The adoptive parents gave me a basket of things at the hospital. One of those things was a journal. Maybe tomorrow I'll take pictures of the basket and journal and post them on here! It was truly a great gift!
So, I started a journal shortly after my son was born. I had been toying with this idea for a while, I've kept a journal off and on throughout my teenage years and in college. Before they gave me the journal I had thought about writing about my experience to my son.
I'm a pretty stubborn person, I came to realize that while pregnant - my old therapist told me that I was, and after looking back at how I handled certain things in my life, I had an epiphany - I AM STUBBORN.
I knew the adoption was going to be hard. I had expected that. I mean, who expects that handing over your only child would be a piece of cheesecake?(I've been reading a lot of The Pioneer Woman today!) I mean really - people are just DUMB if they think this is an easy way out. (That is another topic for another day mind you) Well, my stubborn self decided I didn't need to write to get through this, and that I didn't need to talk about my feelings.
BOY was I wrong, seeing as I ended up at Valley in January. (The local mental health hospital)

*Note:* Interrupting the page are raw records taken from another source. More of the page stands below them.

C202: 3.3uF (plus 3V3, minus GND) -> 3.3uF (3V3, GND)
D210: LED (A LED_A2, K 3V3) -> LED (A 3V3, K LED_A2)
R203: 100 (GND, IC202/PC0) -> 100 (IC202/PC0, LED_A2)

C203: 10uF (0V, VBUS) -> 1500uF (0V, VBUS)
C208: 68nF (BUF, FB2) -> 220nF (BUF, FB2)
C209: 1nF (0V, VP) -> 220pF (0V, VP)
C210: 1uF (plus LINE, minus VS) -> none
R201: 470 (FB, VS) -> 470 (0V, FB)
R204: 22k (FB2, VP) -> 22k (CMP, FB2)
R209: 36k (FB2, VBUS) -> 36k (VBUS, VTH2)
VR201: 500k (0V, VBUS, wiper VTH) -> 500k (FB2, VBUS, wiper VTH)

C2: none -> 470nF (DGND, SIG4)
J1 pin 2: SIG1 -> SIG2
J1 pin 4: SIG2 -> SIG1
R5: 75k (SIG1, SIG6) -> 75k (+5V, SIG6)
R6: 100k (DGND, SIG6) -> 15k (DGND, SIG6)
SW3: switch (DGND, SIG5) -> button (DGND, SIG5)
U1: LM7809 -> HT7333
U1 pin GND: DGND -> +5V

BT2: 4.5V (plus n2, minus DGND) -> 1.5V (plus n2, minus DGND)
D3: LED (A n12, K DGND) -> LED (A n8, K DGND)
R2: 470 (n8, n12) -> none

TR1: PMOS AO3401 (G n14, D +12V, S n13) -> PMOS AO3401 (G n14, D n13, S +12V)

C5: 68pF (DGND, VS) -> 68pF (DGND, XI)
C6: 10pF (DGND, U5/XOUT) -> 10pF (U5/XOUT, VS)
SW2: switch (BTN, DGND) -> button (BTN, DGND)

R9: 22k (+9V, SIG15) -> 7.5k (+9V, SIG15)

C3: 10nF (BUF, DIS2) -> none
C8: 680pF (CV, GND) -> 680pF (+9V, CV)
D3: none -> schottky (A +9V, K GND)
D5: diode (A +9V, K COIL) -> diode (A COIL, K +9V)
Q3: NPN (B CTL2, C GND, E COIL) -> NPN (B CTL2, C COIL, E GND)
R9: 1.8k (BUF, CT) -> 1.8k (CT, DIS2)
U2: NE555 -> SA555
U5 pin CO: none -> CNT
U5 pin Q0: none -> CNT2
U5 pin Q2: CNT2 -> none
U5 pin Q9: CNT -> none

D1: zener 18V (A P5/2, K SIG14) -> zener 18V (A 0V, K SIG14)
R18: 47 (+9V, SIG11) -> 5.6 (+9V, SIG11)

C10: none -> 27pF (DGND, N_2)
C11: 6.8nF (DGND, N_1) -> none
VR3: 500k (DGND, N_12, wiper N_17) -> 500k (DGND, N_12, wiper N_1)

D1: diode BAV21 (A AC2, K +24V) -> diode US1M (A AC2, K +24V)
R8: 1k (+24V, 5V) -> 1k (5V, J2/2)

You see, half way through my pregnancy my therapist took a new job, and left me for a job that allowed her to work from home. Well she did set me up with my therapist now, and this is where my point comes in.(if I even have a point...) Up to a certain point, I can't really remember when, I never left her office with a dry eye. It was so foreign to me to cry in therapy. I hardly ever cried with my other therapist. I was almost ready to quit seeing this therapist because I didn't want to cry any more. HUGE MISTAKE! Glad I didn't make that one! She suggested I start a journal, so I told her about my idea about writing to him. And she thought it was a wonderful idea. I had heard about that idea a few years back. It's always easier to write to someone than just to write to nobody.
Well last night I wrote in my journal for the first time in over a month. I hadn't been doing a very good job at keeping it up. (big shocker there, huh) And I had been wanting to write in it on every 10th of the month, seeing as he was born on Dec. 10. Well this month I forgot, well I thought about it, but just neglected to for no other reason than I didn't know what to say. Not only was it his 7 month birthday but it was my 24th birthday. The last few entries in the journal I seem to be repeating myself. Telling him how sorry I am I haven't kept it up, and how I'll do better. And I really let that get to me last night because I was like, WOAH, those are empty promises and if he sees them as those then how are we going to have a positive reunion. We wouldn't.
Anyways, I'll get to what I was trying to tell you about now since this is clearly LONG enough. I decided (and told him in my entry last night) that I would no longer just write willy-nilly. I would however, choose ONE (or 2) things to write about and then close. So I haven't started yet, but I think I might start tonight, erm this morning. (3am much)
If you got to this point in the entry, thanks for reading. Sorry I was so long winded tonight.